━━━ The data ━━━

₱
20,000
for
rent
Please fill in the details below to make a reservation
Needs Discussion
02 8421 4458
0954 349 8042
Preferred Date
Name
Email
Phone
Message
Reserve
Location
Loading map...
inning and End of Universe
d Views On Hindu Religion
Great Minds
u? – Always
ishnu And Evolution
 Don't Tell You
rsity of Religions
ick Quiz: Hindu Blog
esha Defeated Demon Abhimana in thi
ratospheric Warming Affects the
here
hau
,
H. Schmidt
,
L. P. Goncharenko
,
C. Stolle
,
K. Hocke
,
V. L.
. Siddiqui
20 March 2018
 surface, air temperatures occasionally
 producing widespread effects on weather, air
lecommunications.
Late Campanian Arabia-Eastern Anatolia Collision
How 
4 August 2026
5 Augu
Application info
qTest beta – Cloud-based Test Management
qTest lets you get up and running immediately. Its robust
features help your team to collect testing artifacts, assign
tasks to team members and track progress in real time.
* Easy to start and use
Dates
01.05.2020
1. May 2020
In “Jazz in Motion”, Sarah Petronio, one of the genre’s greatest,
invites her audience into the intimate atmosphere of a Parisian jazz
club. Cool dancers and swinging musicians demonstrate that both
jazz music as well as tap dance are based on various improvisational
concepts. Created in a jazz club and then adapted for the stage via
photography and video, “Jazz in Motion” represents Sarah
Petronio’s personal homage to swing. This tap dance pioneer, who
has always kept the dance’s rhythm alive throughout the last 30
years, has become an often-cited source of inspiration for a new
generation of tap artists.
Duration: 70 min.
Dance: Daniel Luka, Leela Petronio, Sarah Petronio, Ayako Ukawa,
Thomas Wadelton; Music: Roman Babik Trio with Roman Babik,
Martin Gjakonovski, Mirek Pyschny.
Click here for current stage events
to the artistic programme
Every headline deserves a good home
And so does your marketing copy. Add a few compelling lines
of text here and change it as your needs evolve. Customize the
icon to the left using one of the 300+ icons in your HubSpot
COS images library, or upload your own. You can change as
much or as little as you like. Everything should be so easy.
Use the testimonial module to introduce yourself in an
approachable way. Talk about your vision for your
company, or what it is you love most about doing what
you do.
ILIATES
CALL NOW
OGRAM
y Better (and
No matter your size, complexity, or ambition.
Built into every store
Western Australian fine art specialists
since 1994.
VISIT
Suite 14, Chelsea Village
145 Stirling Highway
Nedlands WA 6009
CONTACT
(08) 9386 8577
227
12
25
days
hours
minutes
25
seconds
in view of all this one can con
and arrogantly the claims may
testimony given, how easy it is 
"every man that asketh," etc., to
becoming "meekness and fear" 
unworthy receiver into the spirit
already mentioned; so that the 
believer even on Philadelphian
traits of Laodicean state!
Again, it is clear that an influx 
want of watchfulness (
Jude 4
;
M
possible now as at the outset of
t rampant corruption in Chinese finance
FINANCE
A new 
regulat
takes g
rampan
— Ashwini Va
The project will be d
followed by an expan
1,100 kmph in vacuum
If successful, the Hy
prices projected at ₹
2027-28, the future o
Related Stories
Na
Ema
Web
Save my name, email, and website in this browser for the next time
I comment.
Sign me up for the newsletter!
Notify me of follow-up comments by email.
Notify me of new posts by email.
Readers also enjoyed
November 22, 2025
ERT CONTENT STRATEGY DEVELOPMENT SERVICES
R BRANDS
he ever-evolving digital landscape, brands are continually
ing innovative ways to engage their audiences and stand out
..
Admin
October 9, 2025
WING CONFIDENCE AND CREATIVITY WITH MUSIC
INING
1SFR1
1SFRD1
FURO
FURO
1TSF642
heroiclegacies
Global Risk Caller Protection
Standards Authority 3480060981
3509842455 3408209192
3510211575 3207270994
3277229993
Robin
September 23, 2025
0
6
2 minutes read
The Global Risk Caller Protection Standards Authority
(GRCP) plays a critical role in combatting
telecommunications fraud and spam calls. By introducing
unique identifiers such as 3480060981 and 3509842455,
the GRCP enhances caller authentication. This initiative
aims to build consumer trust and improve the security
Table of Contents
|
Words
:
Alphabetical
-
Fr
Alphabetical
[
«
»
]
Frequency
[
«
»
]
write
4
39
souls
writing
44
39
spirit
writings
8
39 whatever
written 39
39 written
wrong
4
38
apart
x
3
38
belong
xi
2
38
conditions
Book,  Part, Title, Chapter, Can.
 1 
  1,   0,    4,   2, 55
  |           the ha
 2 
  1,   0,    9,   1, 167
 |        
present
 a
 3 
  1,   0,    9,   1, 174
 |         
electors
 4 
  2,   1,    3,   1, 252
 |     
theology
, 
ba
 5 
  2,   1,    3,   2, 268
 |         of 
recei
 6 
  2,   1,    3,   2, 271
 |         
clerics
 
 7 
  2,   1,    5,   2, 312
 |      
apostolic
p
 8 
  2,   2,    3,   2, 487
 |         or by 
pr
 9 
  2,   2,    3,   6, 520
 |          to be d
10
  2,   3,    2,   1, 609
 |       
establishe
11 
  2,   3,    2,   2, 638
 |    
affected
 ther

━━━

## About this exercise
Rewrite the lines from the start of the records through the line containing "ishnu And Evolution", inclusive, as a Markdown table with the columns Row and Line. Number the rows and leave out any blank lines.

## Your response
| Row | Line |
|---|---|
| 1 | ₱ |
| 2 | 20,000 |
| 3 | for |
| 4 | rent |
| 5 | Please fill in the details below to make a reservation |
| 6 | Needs Discussion |
| 7 | 02 8421 4458 |
| 8 | 0954 349 8042 |
| 9 | Preferred Date |
| 10 | Name |
| 11 | Email |
| 12 | Phone |
| 13 | Message |
| 14 | Reserve |
| 15 | Location |
| 16 | Loading map... |
| 17 | inning and End of Universe |
| 18 | d Views On Hindu Religion |
| 19 | Great Minds |
| 20 | u? – Always |
| 21 | ishnu And Evolution |